### Estratto della fonte:
....

I primi spunti tattici offerti dalla Juventus di Thiago Motta
- I due laterali bassi si accentrano in fase di possesso e sostengono Thuram
- I due esterni offensivi danno ampiezza al gioco
- Vlahovic e l'effetto Zirkzee: serve un salto di qualità
La scorsa stagione, seguendo in realtà un copione già vissuto in passato, ha visto aleggiare sull'ambiente bianconero un malcontento - neanche troppo implicito - per quanto espresso sul campo dalla Juventus di Max Allegri, anche al di là del ritorno in Champions League e del successo in Coppa Italia. Nessun richiamo spinto verso il giochismo, restando perentorio il primato della vittoria come unica cosa che conta, ma un vivace desiderio di rinnovamento e di distacco da un gioco - quello proposto da Allegri - spesso visto come troppo speculativo, animato da un pragmatismo dall'indole "catenacciara" (perlomeno nel suo racconto mediatico).

....

### Dati mostrati:

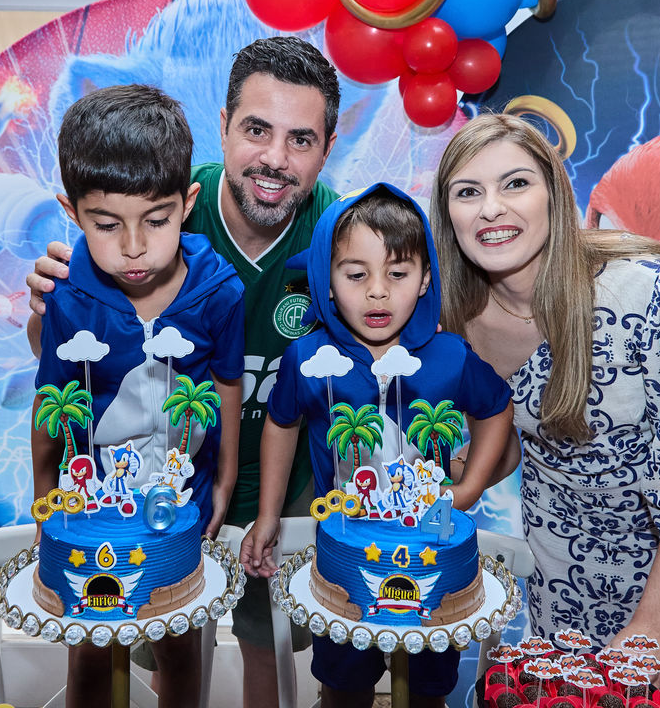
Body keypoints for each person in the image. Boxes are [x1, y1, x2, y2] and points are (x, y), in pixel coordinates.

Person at [27, 36, 340, 706]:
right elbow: (65, 369)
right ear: (223, 127)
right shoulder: (153, 195)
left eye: (301, 139)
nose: (275, 158)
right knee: (158, 632)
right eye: (257, 130)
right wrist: (48, 304)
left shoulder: (340, 235)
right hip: (163, 479)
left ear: (328, 148)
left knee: (265, 640)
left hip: (284, 481)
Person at [429, 113, 660, 701]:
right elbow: (514, 442)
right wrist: (446, 479)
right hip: (563, 577)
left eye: (515, 183)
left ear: (554, 194)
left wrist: (652, 628)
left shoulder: (649, 291)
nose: (491, 209)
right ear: (449, 215)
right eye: (468, 192)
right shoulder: (456, 317)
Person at [241, 183, 517, 708]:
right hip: (344, 565)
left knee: (428, 693)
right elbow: (281, 423)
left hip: (432, 559)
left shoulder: (449, 355)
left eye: (397, 273)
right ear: (325, 280)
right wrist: (269, 514)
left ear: (426, 277)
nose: (377, 293)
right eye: (356, 274)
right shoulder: (307, 357)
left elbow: (496, 408)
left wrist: (469, 488)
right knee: (343, 690)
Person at [31, 84, 244, 708]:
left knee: (179, 644)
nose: (133, 246)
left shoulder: (220, 291)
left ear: (187, 204)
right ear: (73, 213)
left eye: (156, 220)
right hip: (90, 509)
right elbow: (51, 402)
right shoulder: (68, 297)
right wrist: (43, 499)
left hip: (182, 500)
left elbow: (227, 385)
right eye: (106, 224)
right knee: (91, 651)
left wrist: (226, 478)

....

### Applica quanto letto:
1. Riscrivi in forma più breve il paragrafo dell'estratto sulla Juventus di Thiago Motta che comincia con "La scorsa stagione", mantenendone i fatti principali.
2. Quali risultati aveva ottenuto la Juventus di Allegri la scorsa stagione, secondo l'estratto sulla Juventus di Thiago Motta?
3. Per favore, scrivi il seguito dell'estratto sulla Juventus di Thiago Motta a partire dal punto in cui si interrompe.
I record non hanno alcun legame con l'estratto sulla Juventus di Thiago Motta.

### Risposte in ordine:
1. La scorsa stagione, come già successo in passato, l'ambiente bianconero ha mostrato un malcontento piuttosto evidente per il gioco della Juventus di Allegri, nonostante il ritorno in Champions League e la vittoria in Coppa Italia. Vincere restava l'unica cosa che conta e non si chiedeva di puntare sul giochismo. Si voleva però un rinnovamento e un distacco da un gioco giudicato troppo speculativo e pragmatico, "catenacciaro" almeno nel racconto dei media.

2. Il ritorno in Champions League e il successo in Coppa Italia.

3.
La Juve di Thiago Motta: i primi indizi
Ecco dunque che Thiago Motta, al termine della stagione, è apparso come interprete più naturale e logico per raccogliere una simile spinta: non una svolta in nome del possesso come religione a cui votarsi ma un tecnico capace di dar vita a un Bologna equilibrato, intelligente, in costante evoluzione all'interno di una stessa partita. Di fatto il tecnico che ha dato vita a un vero miracolo sportivo, sfruttando al meglio gli interpreti a disposizione e conducendoli fino alla Champions League. La curiosità verso l'impatto di Motta sul contesto bianconero era ed è palpabile, resta ovviamente da sottolineare come la Continassa sia ancora una sorta di cantiere: manca un centrale difensivo, manca almeno un esterno offensivo (più verosimilmente due) e resiste imperterrita l'ossessione Koopmeiners, vero tormentone della sessione estiva di mercato.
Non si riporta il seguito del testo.